▶ _RECORDS SUPPLIED_
+--
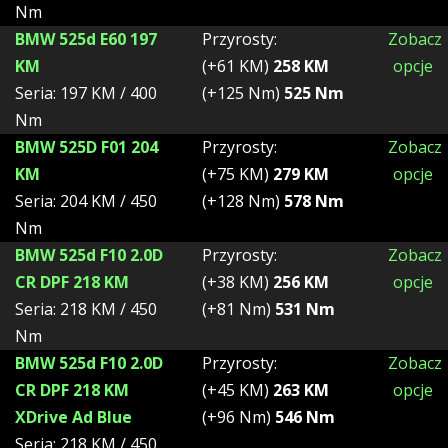
Nm
BMW 525d E60 197
Przyrosty:
Zobacz
KM
(+61 KM)
258 KM
opcje
Seria: 197 KM / 400
(+125 Nm)
525 Nm
Nm
BMW 525D F01 204
Przyrosty:
Zobacz
KM
(+75 KM)
279 KM
opcje
Seria: 204 KM / 450
(+128 Nm)
578 Nm
Nm
BMW 525d F10 2.0D
Przyrosty:
Zobacz
CR DPF 218 KM
(+38 KM)
256 KM
opcje
Seria: 218 KM / 450
(+81 Nm)
531 Nm
Nm
BMW 525d F10 2.0D
Przyrosty:
Zobacz
CR DPF 218 KM
(+45 KM)
263 KM
opcje
XDrive Ad Blue
(+96 Nm)
546 Nm
Seria: 218 KM / 450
+--
▶ _YOUR GOAL_
Reproduce the text of all the records above line for line, leaving out the pictures.

▶ _EXPECTED OUTPUT_
Nm
BMW 525d E60 197
Przyrosty:
Zobacz
KM
(+61 KM)
258 KM
opcje
Seria: 197 KM / 400
(+125 Nm)
525 Nm
Nm
BMW 525D F01 204
Przyrosty:
Zobacz
KM
(+75 KM)
279 KM
opcje
Seria: 204 KM / 450
(+128 Nm)
578 Nm
Nm
BMW 525d F10 2.0D
Przyrosty:
Zobacz
CR DPF 218 KM
(+38 KM)
256 KM
opcje
Seria: 218 KM / 450
(+81 Nm)
531 Nm
Nm
BMW 525d F10 2.0D
Przyrosty:
Zobacz
CR DPF 218 KM
(+45 KM)
263 KM
opcje
XDrive Ad Blue
(+96 Nm)
546 Nm
Seria: 218 KM / 450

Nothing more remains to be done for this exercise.